Record list
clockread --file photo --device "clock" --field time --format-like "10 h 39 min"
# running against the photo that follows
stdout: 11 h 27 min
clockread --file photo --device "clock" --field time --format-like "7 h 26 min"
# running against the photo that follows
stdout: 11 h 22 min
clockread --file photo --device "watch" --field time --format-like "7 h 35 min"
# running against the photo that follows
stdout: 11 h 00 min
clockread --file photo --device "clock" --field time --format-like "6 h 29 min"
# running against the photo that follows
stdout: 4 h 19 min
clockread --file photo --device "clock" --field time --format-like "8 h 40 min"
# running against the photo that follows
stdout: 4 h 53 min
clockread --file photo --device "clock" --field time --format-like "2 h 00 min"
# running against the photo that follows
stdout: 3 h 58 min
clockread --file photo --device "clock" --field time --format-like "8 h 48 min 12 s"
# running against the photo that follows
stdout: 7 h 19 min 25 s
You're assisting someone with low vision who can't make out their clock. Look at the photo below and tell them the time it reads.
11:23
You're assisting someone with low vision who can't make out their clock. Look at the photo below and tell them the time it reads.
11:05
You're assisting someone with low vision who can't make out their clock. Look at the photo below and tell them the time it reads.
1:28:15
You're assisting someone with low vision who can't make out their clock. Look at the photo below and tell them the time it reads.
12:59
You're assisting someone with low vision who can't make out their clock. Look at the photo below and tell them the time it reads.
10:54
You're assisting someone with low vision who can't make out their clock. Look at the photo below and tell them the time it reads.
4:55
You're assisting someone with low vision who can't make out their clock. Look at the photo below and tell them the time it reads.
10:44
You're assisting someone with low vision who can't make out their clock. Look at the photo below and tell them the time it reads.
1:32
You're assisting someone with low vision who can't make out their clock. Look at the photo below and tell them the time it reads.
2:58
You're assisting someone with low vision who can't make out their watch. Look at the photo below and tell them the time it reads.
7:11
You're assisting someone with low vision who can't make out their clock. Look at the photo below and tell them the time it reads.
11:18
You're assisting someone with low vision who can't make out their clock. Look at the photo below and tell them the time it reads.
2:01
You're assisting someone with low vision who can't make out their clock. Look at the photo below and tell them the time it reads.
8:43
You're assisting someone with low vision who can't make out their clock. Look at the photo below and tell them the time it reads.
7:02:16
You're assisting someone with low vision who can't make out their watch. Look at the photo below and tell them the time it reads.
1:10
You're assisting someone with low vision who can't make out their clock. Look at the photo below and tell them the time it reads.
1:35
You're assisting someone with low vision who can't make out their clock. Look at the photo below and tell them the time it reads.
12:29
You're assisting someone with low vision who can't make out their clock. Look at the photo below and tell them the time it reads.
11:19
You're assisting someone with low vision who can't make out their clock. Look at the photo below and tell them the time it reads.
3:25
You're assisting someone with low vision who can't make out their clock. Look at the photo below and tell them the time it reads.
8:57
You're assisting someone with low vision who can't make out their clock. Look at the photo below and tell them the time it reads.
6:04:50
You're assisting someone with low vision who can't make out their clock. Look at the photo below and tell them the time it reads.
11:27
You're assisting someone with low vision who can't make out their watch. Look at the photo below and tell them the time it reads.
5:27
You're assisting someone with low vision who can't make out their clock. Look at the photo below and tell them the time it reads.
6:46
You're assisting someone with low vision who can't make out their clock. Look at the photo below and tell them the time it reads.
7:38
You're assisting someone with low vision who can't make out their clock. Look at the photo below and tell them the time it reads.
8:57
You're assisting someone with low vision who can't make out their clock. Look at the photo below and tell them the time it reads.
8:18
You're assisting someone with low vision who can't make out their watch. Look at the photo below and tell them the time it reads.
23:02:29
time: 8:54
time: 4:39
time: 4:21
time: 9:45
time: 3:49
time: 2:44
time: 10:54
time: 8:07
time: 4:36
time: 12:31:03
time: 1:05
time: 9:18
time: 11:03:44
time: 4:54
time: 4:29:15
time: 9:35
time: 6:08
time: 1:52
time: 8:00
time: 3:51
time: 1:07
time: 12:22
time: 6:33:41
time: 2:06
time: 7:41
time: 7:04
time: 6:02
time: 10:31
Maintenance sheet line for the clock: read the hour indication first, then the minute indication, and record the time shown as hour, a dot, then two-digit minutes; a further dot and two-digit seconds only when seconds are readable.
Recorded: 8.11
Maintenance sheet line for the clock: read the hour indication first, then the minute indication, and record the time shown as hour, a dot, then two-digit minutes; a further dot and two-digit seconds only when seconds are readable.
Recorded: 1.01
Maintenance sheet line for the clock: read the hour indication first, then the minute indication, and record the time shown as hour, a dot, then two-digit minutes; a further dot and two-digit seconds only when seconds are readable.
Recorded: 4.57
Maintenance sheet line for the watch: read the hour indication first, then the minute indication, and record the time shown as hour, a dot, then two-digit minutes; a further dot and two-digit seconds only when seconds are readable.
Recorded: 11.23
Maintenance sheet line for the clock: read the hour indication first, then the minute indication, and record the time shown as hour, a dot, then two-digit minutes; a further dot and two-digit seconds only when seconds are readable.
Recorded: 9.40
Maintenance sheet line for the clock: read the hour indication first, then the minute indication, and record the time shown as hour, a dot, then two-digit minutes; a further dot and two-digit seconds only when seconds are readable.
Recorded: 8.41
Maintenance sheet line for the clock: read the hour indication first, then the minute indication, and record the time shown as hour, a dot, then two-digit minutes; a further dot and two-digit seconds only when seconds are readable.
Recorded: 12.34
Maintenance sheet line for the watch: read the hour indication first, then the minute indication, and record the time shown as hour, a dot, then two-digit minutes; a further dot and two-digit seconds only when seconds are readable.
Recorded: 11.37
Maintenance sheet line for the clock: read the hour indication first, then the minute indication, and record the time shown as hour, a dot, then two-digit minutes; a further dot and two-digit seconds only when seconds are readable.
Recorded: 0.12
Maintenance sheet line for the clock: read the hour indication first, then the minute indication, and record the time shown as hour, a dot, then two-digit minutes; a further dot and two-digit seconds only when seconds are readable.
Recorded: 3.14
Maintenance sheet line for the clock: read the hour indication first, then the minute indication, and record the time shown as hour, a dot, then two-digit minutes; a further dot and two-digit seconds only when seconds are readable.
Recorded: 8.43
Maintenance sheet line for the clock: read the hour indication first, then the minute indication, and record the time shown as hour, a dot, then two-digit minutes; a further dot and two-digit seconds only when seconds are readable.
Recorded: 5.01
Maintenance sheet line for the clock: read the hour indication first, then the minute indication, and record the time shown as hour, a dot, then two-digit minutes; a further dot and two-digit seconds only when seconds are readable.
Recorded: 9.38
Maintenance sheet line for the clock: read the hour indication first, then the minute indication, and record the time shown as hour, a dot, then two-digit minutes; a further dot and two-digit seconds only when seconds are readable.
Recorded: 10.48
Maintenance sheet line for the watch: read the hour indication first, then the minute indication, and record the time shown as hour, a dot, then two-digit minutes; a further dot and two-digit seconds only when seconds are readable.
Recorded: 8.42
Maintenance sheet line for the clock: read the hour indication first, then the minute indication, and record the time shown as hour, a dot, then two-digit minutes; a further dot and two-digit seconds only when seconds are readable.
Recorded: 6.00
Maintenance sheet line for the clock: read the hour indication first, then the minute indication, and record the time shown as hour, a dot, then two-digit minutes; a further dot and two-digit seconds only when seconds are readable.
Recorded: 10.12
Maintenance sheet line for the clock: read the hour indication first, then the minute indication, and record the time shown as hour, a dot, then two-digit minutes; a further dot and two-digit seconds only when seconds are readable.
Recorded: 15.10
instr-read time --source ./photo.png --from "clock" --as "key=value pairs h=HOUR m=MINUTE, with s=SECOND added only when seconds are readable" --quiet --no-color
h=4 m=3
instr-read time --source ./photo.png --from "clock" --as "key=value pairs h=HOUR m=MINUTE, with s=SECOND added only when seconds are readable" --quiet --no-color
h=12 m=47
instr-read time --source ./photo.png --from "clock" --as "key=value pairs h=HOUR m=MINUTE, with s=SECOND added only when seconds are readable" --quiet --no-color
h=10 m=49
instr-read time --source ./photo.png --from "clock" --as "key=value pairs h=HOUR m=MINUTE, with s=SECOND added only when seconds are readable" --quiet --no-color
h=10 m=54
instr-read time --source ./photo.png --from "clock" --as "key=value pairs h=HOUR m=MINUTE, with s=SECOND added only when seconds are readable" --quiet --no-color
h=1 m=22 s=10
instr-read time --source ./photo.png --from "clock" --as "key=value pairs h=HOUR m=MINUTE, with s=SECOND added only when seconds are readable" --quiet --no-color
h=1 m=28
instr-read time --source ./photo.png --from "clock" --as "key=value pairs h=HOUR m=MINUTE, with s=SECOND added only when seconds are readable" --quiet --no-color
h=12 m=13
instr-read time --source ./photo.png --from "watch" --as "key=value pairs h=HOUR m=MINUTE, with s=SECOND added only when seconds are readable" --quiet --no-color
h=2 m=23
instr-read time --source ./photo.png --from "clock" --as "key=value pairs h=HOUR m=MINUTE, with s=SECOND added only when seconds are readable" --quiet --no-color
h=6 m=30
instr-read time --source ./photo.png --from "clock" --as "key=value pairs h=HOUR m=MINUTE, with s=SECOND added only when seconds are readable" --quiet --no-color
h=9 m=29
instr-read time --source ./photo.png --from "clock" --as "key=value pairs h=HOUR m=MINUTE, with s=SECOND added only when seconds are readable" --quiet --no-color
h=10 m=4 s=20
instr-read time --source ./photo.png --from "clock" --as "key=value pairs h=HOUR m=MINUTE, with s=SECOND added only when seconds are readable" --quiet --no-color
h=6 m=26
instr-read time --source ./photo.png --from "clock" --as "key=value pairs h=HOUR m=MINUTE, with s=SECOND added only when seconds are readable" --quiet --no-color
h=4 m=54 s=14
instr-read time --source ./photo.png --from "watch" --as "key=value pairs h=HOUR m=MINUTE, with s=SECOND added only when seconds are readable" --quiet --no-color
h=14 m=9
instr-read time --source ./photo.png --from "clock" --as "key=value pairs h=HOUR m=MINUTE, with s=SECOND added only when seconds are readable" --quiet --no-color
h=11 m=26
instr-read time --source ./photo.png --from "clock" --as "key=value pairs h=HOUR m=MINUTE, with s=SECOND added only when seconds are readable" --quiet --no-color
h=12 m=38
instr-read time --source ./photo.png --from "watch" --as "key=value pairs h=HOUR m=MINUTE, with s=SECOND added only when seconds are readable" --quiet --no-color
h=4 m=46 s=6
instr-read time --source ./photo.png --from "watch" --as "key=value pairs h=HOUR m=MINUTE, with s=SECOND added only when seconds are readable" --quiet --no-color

Given instruction
Rewrite the data starting with the line containing "time: 10:54" and going on through the line containing "Recorded: 11.23", changing "Maintenance sheet" to "Service log" wherever it occurs and leaving everything else unchanged.

The response
time: 10:54
time: 8:07
time: 4:36
time: 12:31:03
time: 1:05
time: 9:18
time: 11:03:44
time: 4:54
time: 4:29:15
time: 9:35
time: 6:08
time: 1:52
time: 8:00
time: 3:51
time: 1:07
time: 12:22
time: 6:33:41
time: 2:06
time: 7:41
time: 7:04
time: 6:02
time: 10:31
Service log line for the clock: read the hour indication first, then the minute indication, and record the time shown as hour, a dot, then two-digit minutes; a further dot and two-digit seconds only when seconds are readable.
Recorded: 8.11
Service log line for the clock: read the hour indication first, then the minute indication, and record the time shown as hour, a dot, then two-digit minutes; a further dot and two-digit seconds only when seconds are readable.
Recorded: 1.01
Service log line for the clock: read the hour indication first, then the minute indication, and record the time shown as hour, a dot, then two-digit minutes; a further dot and two-digit seconds only when seconds are readable.
Recorded: 4.57
Service log line for the watch: read the hour indication first, then the minute indication, and record the time shown as hour, a dot, then two-digit minutes; a further dot and two-digit seconds only when seconds are readable.
Recorded: 11.23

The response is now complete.